● Instructions for the task
Repeat the whole listing below line by line, word for word, with nothing added, dropped, or changed.

+-------+

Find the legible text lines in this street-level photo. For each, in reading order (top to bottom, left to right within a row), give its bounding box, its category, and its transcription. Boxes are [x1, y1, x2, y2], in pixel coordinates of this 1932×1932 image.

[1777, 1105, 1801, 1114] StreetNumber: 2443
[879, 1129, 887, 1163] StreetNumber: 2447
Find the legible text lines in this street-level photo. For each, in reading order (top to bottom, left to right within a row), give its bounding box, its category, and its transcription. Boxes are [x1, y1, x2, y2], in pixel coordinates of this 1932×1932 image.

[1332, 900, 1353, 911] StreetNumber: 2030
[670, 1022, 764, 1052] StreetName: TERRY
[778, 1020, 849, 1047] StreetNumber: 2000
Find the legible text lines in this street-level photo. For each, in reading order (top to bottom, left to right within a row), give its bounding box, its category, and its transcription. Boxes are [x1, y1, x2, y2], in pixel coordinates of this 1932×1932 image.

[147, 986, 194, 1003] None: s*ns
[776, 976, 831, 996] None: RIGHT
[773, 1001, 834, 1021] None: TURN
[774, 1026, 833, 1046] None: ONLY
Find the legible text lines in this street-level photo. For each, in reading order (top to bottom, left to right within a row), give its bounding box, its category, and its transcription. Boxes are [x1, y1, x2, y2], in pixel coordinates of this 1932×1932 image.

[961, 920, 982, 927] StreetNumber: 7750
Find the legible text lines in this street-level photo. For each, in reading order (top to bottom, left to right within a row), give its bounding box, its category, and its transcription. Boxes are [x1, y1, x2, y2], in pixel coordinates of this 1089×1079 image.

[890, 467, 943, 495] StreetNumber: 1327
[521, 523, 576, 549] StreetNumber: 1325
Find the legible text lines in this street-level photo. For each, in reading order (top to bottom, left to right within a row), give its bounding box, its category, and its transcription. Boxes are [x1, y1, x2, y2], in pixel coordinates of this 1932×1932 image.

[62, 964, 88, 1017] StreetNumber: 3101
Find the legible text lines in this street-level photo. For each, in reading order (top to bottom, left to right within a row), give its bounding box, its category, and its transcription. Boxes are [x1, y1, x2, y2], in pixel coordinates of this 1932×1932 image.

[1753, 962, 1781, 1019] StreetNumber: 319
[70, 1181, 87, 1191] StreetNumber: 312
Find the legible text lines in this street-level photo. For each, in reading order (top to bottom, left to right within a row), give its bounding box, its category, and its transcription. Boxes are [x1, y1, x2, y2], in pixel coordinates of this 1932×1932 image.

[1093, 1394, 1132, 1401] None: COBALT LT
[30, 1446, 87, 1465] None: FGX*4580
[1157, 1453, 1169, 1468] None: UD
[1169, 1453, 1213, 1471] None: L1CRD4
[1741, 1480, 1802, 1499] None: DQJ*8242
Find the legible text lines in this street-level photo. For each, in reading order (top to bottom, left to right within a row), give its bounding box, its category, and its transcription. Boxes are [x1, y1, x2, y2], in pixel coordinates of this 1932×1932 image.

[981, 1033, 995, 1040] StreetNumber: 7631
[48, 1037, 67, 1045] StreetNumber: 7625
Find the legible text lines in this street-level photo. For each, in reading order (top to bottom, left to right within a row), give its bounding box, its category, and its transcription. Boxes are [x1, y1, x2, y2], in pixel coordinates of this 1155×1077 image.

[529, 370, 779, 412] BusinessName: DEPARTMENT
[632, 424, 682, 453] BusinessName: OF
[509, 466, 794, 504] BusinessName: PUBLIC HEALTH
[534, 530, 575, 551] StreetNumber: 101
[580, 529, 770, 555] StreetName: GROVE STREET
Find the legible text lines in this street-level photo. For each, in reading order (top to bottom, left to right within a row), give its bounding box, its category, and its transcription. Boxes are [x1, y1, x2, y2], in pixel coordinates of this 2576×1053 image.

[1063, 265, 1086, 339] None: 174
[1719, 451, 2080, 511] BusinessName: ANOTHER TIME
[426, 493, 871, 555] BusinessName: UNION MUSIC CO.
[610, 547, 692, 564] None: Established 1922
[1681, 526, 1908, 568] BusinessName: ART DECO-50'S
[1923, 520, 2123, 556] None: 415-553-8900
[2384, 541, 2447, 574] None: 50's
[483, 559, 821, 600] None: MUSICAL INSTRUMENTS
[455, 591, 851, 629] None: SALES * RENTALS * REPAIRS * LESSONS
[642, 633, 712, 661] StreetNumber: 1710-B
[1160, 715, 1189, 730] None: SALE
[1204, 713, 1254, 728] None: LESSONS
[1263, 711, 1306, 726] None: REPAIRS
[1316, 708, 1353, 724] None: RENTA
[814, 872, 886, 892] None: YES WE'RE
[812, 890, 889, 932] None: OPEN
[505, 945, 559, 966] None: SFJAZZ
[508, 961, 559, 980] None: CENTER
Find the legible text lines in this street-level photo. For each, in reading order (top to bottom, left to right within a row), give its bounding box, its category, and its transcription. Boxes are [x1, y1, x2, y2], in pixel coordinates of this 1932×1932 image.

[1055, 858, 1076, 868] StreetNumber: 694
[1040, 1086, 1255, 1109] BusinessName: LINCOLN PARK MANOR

+-------+

● Exercise answer
Find the legible text lines in this street-level photo. For each, in reading order (top to bottom, left to right within a row), give its bounding box, its category, and its transcription. Boxes are [x1, y1, x2, y2], in pixel coordinates of this 1932×1932 image.

[1777, 1105, 1801, 1114] StreetNumber: 2443
[879, 1129, 887, 1163] StreetNumber: 2447
Find the legible text lines in this street-level photo. For each, in reading order (top to bottom, left to right within a row), give its bounding box, its category, and its transcription. Boxes are [x1, y1, x2, y2], in pixel coordinates of this 1932×1932 image.

[1332, 900, 1353, 911] StreetNumber: 2030
[670, 1022, 764, 1052] StreetName: TERRY
[778, 1020, 849, 1047] StreetNumber: 2000
Find the legible text lines in this street-level photo. For each, in reading order (top to bottom, left to right within a row), give its bounding box, its category, and its transcription. Boxes are [x1, y1, x2, y2], in pixel coordinates of this 1932×1932 image.

[147, 986, 194, 1003] None: s*ns
[776, 976, 831, 996] None: RIGHT
[773, 1001, 834, 1021] None: TURN
[774, 1026, 833, 1046] None: ONLY
Find the legible text lines in this street-level photo. For each, in reading order (top to bottom, left to right within a row), give its bounding box, its category, and its transcription. Boxes are [x1, y1, x2, y2], in pixel coordinates of this 1932×1932 image.

[961, 920, 982, 927] StreetNumber: 7750
Find the legible text lines in this street-level photo. For each, in reading order (top to bottom, left to right within a row), give its bounding box, its category, and its transcription. Boxes are [x1, y1, x2, y2], in pixel coordinates of this 1089×1079 image.

[890, 467, 943, 495] StreetNumber: 1327
[521, 523, 576, 549] StreetNumber: 1325
Find the legible text lines in this street-level photo. For each, in reading order (top to bottom, left to right within a row), give its bounding box, its category, and its transcription. Boxes are [x1, y1, x2, y2], in pixel coordinates of this 1932×1932 image.

[62, 964, 88, 1017] StreetNumber: 3101
Find the legible text lines in this street-level photo. For each, in reading order (top to bottom, left to right within a row), give its bounding box, its category, and its transcription. Boxes are [x1, y1, x2, y2], in pixel coordinates of this 1932×1932 image.

[1753, 962, 1781, 1019] StreetNumber: 319
[70, 1181, 87, 1191] StreetNumber: 312
Find the legible text lines in this street-level photo. For each, in reading order (top to bottom, left to right within a row), give its bounding box, its category, and its transcription. Boxes are [x1, y1, x2, y2], in pixel coordinates of this 1932×1932 image.

[1093, 1394, 1132, 1401] None: COBALT LT
[30, 1446, 87, 1465] None: FGX*4580
[1157, 1453, 1169, 1468] None: UD
[1169, 1453, 1213, 1471] None: L1CRD4
[1741, 1480, 1802, 1499] None: DQJ*8242
Find the legible text lines in this street-level photo. For each, in reading order (top to bottom, left to right within a row), give its bounding box, its category, and its transcription. Boxes are [x1, y1, x2, y2], in pixel coordinates of this 1932×1932 image.

[981, 1033, 995, 1040] StreetNumber: 7631
[48, 1037, 67, 1045] StreetNumber: 7625
Find the legible text lines in this street-level photo. For each, in reading order (top to bottom, left to right within a row), give its bounding box, its category, and its transcription. Boxes are [x1, y1, x2, y2], in pixel coordinates of this 1155×1077 image.

[529, 370, 779, 412] BusinessName: DEPARTMENT
[632, 424, 682, 453] BusinessName: OF
[509, 466, 794, 504] BusinessName: PUBLIC HEALTH
[534, 530, 575, 551] StreetNumber: 101
[580, 529, 770, 555] StreetName: GROVE STREET
Find the legible text lines in this street-level photo. For each, in reading order (top to bottom, left to right within a row), give its bounding box, its category, and its transcription. Boxes are [x1, y1, x2, y2], in pixel coordinates of this 2576×1053 image.

[1063, 265, 1086, 339] None: 174
[1719, 451, 2080, 511] BusinessName: ANOTHER TIME
[426, 493, 871, 555] BusinessName: UNION MUSIC CO.
[610, 547, 692, 564] None: Established 1922
[1681, 526, 1908, 568] BusinessName: ART DECO-50'S
[1923, 520, 2123, 556] None: 415-553-8900
[2384, 541, 2447, 574] None: 50's
[483, 559, 821, 600] None: MUSICAL INSTRUMENTS
[455, 591, 851, 629] None: SALES * RENTALS * REPAIRS * LESSONS
[642, 633, 712, 661] StreetNumber: 1710-B
[1160, 715, 1189, 730] None: SALE
[1204, 713, 1254, 728] None: LESSONS
[1263, 711, 1306, 726] None: REPAIRS
[1316, 708, 1353, 724] None: RENTA
[814, 872, 886, 892] None: YES WE'RE
[812, 890, 889, 932] None: OPEN
[505, 945, 559, 966] None: SFJAZZ
[508, 961, 559, 980] None: CENTER
Find the legible text lines in this street-level photo. For each, in reading order (top to bottom, left to right within a row), give its bounding box, its category, and its transcription. Boxes are [x1, y1, x2, y2], in pixel coordinates of this 1932×1932 image.

[1055, 858, 1076, 868] StreetNumber: 694
[1040, 1086, 1255, 1109] BusinessName: LINCOLN PARK MANOR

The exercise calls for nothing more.